[Data records]
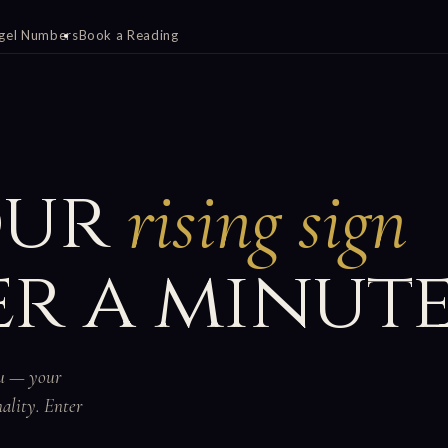
gel Numbers
Book a Reading
our
rising sign
r a minute
ou — your
nality. Enter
[/Data records]
__Assignment__: All of the records above are to be copied exactly, minus the pictures.

__Written reply__:
gel Numbers
Book a Reading
our
rising sign
r a minute
ou — your
nality. Enter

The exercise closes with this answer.